Después de la presentación de Lemen, seguida de James Wood tocando la batería con un grupo de rock noruego, incluyendo a Knut Schreiner de Turbonegro, salimos para dirigirnos a un bar. Karl Ove e Yngve Knausgård, el guitarrista de Lemen y quien tiene un gran parecido a su hermano menor, se sentaron en la cabecera de la mesa como si fueran un par de reyes nórdicos modernos. Yo estaba sentado al lado de Ane Farsethås, la editora de cultura de Morgenbladet, uno de los periódicos más viejos de Noruega. Farsethås fungía como traductora de Solstad.

"Nunca había visto algo así en mi vida", dijo recordando la Knausgårdmanía en su país natal. "Fue algo inmediato. En todas partes la gente decía: 'Esto me recuerda a una escena de Mi lucha'. Pero nadie creyó que excediera los límites de nuestro país. Verlo en Estados Unidos es exactamente lo mismo".

Le pregunté qué pasó después del sexto libro. "La novela seis tiene 1.100 páginas", explicó. "Simplemente era demasiado. Después de eso, como que se calmó. Creo que eso es lo que pasará aquí".

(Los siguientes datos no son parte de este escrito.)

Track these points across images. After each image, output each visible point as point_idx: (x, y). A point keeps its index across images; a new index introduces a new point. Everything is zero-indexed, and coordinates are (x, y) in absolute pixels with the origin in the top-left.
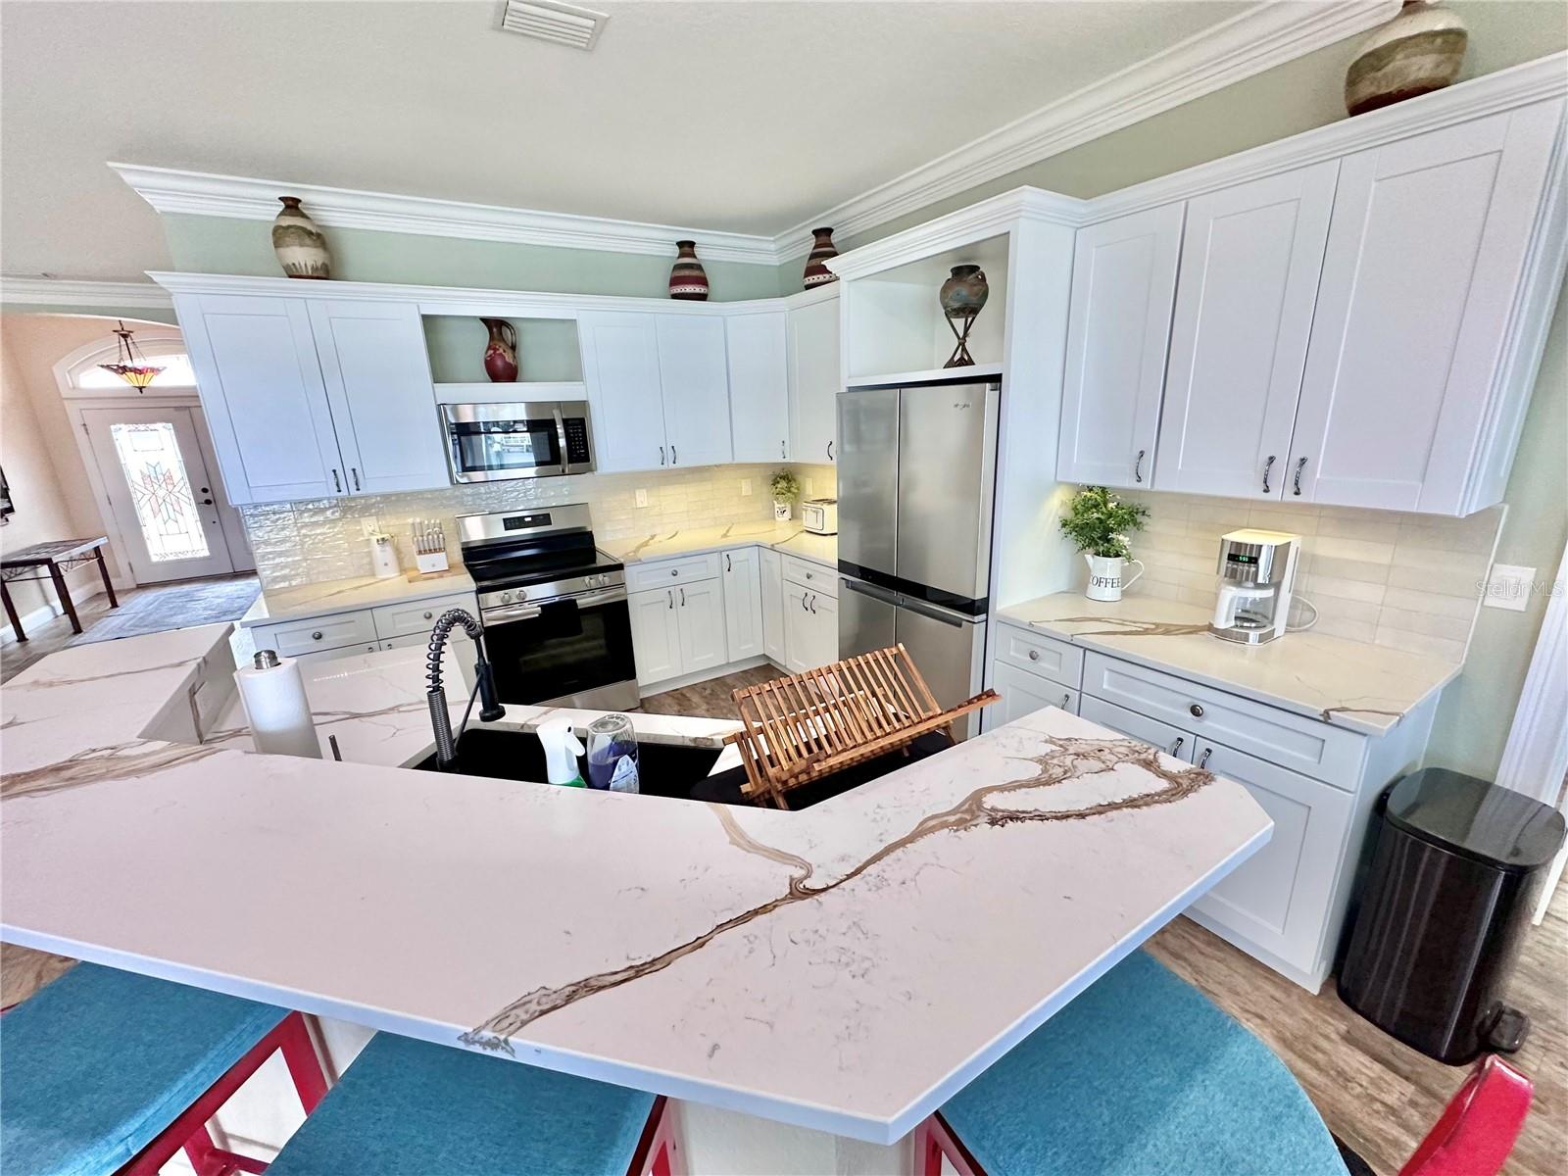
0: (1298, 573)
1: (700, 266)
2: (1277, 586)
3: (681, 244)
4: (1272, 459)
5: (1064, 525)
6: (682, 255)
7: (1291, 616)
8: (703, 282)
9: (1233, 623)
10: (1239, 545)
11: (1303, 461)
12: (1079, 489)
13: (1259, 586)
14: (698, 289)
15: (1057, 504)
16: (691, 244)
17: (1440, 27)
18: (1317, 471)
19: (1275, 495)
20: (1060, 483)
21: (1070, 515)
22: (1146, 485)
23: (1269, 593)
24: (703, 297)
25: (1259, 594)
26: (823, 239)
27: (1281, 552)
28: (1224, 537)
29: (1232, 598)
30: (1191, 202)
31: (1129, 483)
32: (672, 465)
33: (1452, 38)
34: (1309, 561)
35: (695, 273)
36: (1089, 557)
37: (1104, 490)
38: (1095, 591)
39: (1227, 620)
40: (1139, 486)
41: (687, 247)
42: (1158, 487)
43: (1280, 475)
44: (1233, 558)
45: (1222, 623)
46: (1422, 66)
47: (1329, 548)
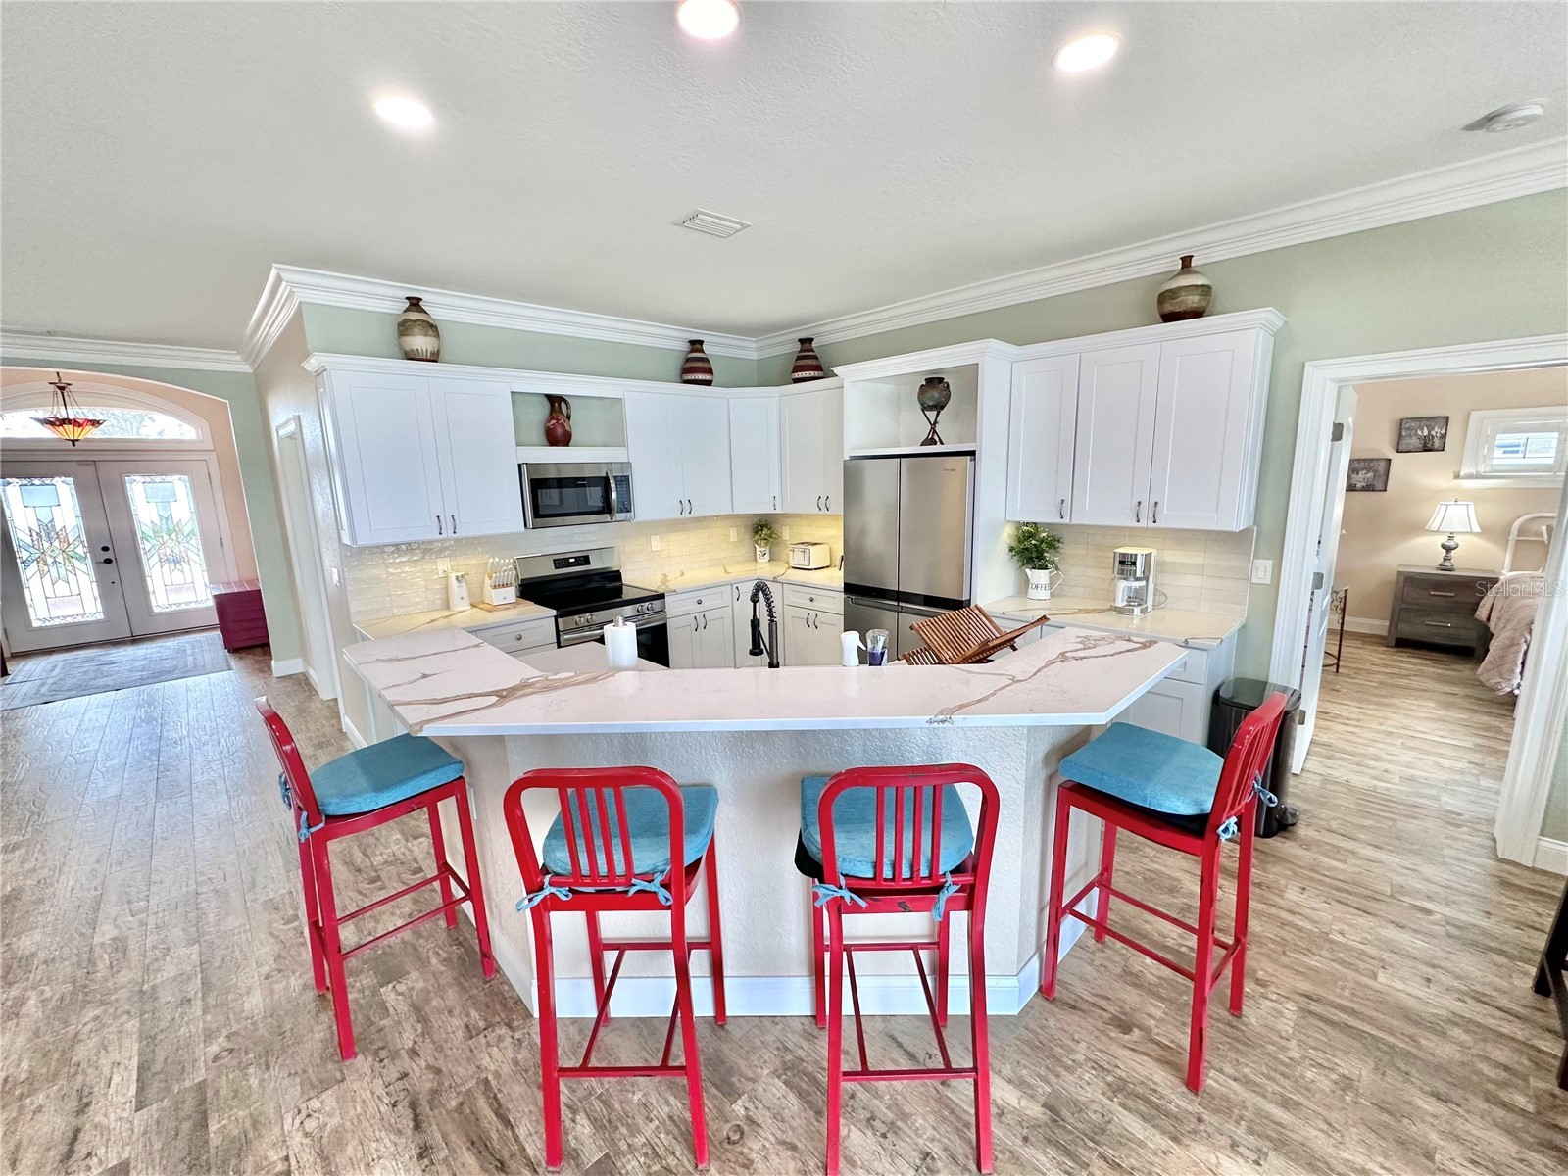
0: (1156, 572)
1: (707, 359)
2: (1146, 579)
3: (693, 342)
4: (1139, 503)
5: (1011, 550)
6: (692, 351)
7: (1154, 600)
8: (710, 371)
9: (1125, 603)
10: (1124, 555)
11: (1156, 503)
12: (1019, 525)
13: (1137, 579)
14: (707, 377)
15: (1007, 536)
16: (701, 342)
17: (1200, 283)
18: (1164, 509)
19: (1143, 524)
20: (1008, 521)
21: (1014, 544)
22: (1066, 520)
23: (1143, 583)
24: (708, 383)
25: (1137, 584)
26: (806, 346)
27: (1148, 557)
28: (1116, 550)
29: (1123, 587)
30: (1083, 355)
31: (1057, 520)
32: (688, 516)
33: (1205, 289)
34: (1161, 564)
35: (705, 365)
36: (1028, 571)
37: (1035, 524)
38: (1032, 593)
39: (1123, 601)
40: (1062, 521)
41: (696, 345)
42: (1073, 522)
43: (1144, 512)
44: (1122, 563)
45: (1121, 603)
46: (1193, 301)
47: (1171, 556)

Más tarde, estaba afuera junto a Knausgård mientras él se fumaba un cigarro. Un hombre blanco de cabello oscuro de unos treinta y tantos se nos acercó y habló en noruego con él. Cuando Knausgård se dio cuenta de que yo no entendía, de inmediato se disculpó. Explicó, en inglés, que el hombre le preguntó qué pensaba del festival. Él nunca lo había escuchado tocar la batería.

Volteé hacia Knausgård y le pregunté: "¿Acaso alguien en Estados Unidos ya te había escuchado tocarla?". Contestó que no y me ofreció su paciente y exhausta sonrisa. "Ahora hablemos de algo más". Se rió y entró de nuevo al bar.